→ SELECTED PASSAGE
Ms Wang said a crash in the real estate market could have a huge effect on developers, cement companies, steel producers and consumer purchases of items such as cars and appliances, which are closely correlated to property sales.

For now, prices are still rising in China despite more than a year of government policies to cool the sector and bring down prices that are well out of reach of most of the population.

Property transaction volume across the whole country increased in the first quarter of the year from the same period a year earlier but a closer look at data shows a steep decline in March in the 10 largest cities, which often lead the rest of the country.

Transaction volume collapsed 40 percent from a year earlier in China’s 10 largest cities in March following a 33 percent increase in the first two months, according to Du Jinsong, a real estate analyst at Credit Suisse.

Mr. Du forecasts a 5-10 percent decline in real estate prices in China this year, accompanied by a 15 percent fall in transaction volume but he said most Chinese analysts were predicting a 20-30 percent decline in prices this year.

Officials say about 20 percent of all Chinese bank lending has gone directly to mortgage borrowers or property developers but a huge proportion of loans to other borrowers are backed by land as collateral.

→ GIVEN INFORMATION
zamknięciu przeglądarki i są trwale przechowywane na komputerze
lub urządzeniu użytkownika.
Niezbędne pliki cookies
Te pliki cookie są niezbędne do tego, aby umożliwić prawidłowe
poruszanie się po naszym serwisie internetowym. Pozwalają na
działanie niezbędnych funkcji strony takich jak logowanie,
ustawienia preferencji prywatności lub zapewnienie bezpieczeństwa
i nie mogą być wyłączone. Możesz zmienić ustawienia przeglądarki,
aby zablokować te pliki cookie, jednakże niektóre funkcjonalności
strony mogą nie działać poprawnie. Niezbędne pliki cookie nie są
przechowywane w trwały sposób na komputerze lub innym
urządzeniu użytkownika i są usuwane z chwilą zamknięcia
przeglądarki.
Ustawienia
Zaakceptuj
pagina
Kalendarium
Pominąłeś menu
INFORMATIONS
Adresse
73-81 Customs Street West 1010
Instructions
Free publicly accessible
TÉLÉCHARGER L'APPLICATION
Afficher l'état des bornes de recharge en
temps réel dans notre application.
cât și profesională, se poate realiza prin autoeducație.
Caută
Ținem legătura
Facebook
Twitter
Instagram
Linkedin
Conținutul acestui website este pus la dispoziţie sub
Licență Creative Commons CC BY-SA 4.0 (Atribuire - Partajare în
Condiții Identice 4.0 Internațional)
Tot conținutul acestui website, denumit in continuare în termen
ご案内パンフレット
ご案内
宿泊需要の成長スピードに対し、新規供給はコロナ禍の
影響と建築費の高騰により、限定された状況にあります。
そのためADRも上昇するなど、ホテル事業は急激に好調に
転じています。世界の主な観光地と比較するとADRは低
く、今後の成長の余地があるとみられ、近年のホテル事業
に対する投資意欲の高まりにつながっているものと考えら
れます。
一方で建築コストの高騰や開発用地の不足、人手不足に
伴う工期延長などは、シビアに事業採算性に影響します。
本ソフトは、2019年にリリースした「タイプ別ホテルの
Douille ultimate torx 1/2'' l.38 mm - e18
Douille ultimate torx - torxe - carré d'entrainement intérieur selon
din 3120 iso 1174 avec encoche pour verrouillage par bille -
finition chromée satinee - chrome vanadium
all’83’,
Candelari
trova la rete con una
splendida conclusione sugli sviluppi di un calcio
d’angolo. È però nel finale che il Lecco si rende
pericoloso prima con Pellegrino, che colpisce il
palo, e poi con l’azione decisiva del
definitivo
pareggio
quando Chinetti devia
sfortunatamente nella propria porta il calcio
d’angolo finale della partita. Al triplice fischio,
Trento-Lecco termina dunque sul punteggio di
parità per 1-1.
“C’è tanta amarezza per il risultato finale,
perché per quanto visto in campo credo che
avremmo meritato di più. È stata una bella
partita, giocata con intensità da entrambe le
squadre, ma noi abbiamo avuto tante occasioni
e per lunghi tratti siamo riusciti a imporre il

→ INSTRUCTIONS TO FOLLOW
Carry on the passage about China's property market, picking up after its final sentence.

→ EXERCISE OUTPUT
China’s banking regulator said it had asked banks to test the effect of 50 percent price drops in cities with the fastest price increases, but in cities where prices had not risen as much banks were required to test for price drops of 40 percent, 30 percent or less.

Officials were quick to point out the stress tests were not a prediction by the regulator or an indication of the government’s expectations.

Beijing has introduced a series of measures since last year to slow soaring prices, including raising interest rates, raising down-payment requirements, directly restricting home purchases, imposing price control targets and levying a trial real estate tax in Shanghai and Chongqing, two of China’s biggest cities.